Contemporary textile artists such as L.J. Roberts and Paul Yore have spoken about being directly inspired by the NAMES Project AIDS Memorial Quilt.

"Virtual" AIDS Memorial Quilts have also been created:
- Project Stitch "Digital Quilt"
- Second Life
- AIDS Action Committee of Massachusetts
- Southern AIDS Living Quilt
- Columbia University AIDS Memorial
- Canadian AIDS Memorial Quilt

During the COVID-19 pandemic, a quilt volunteer, McMullin, made protective masks for community service organizations from quilting fabric.
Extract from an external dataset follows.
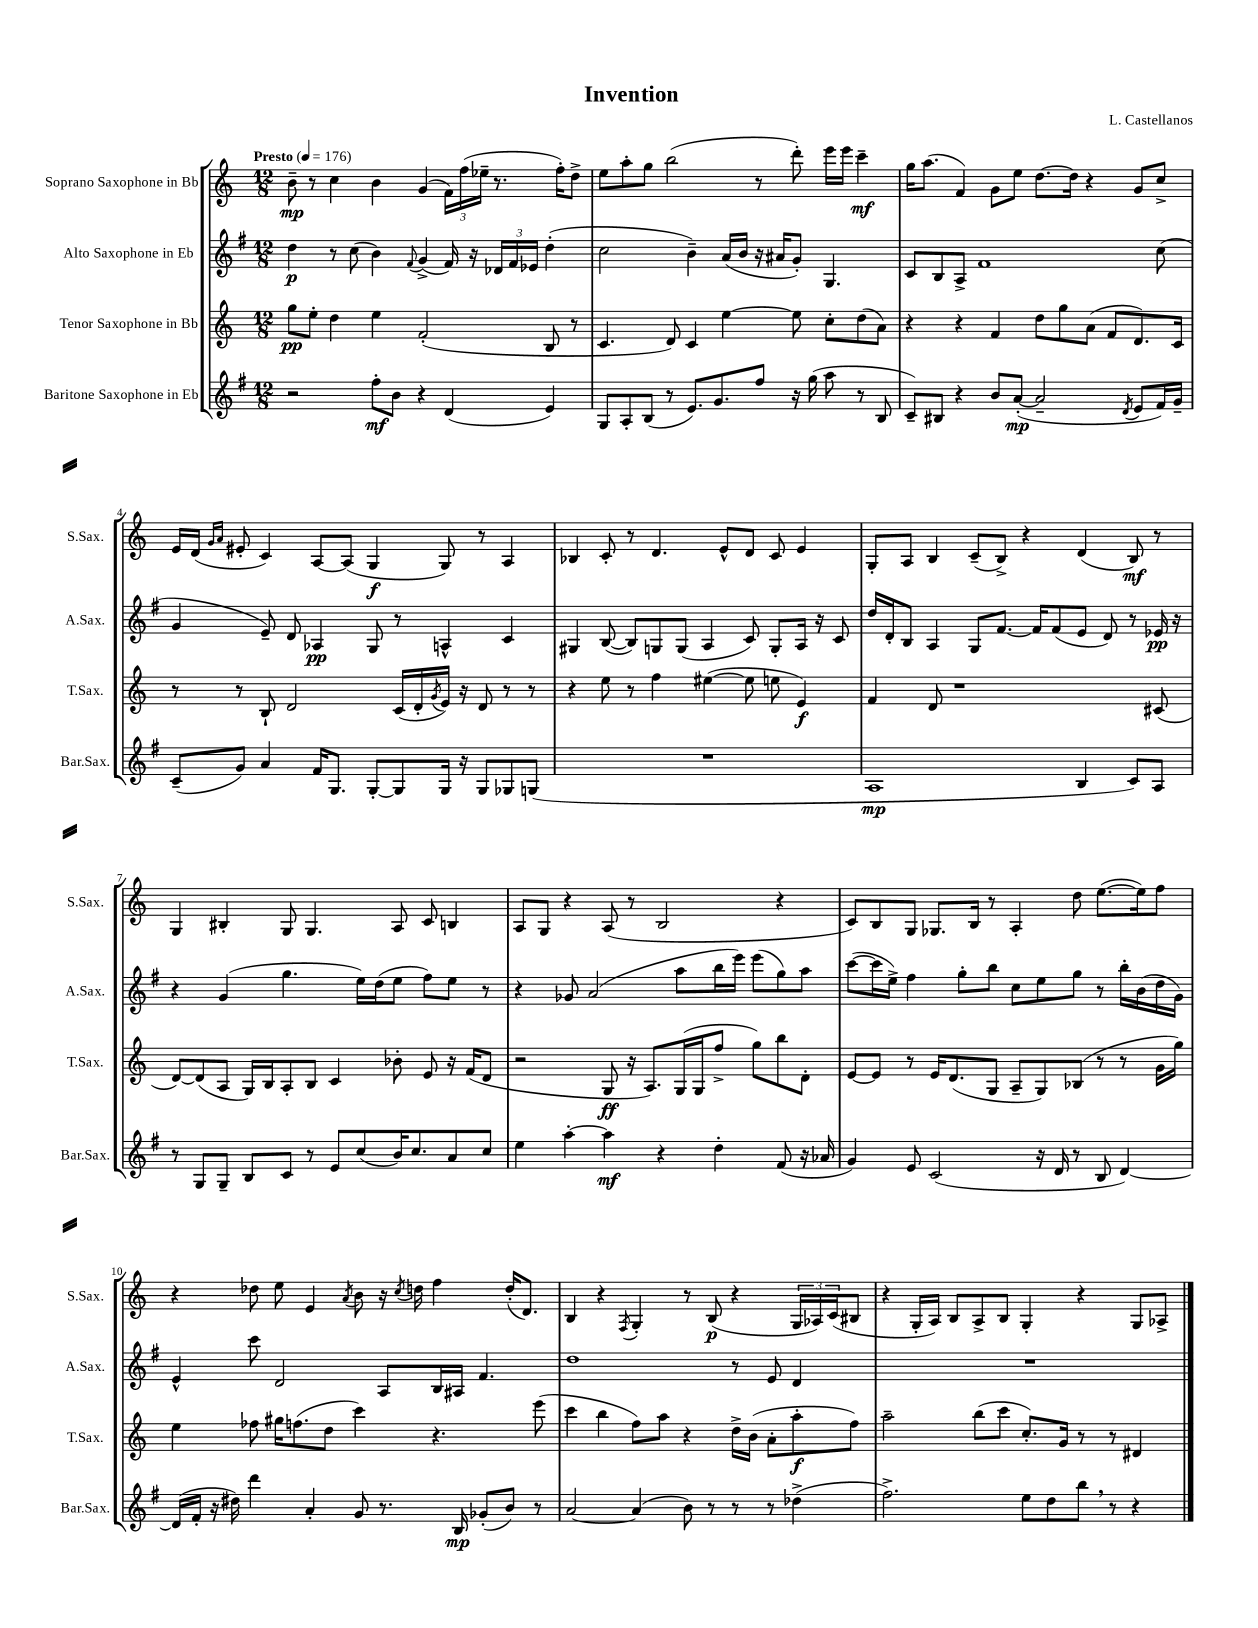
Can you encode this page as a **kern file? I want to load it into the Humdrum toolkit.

The quilt inspired the creation of the UK AIDS Memorial Quilt that commemorates the lives of almost 400 individuals affected by HIV/AIDS from the United Kingdom.

==Display location==

In November 2019 the NAMES Project Foundation and House Speaker Nancy Pelosi announced that the quilt would relocate to San Francisco under the permanent care and stewardship of the National AIDS Memorial, starting in 2020. The Project's archives were gifted to the joint care with the American Folklife Center at the U.S. Library of Congress, allowing for greater public access. This action returns the quilt to San Francisco, where the project began.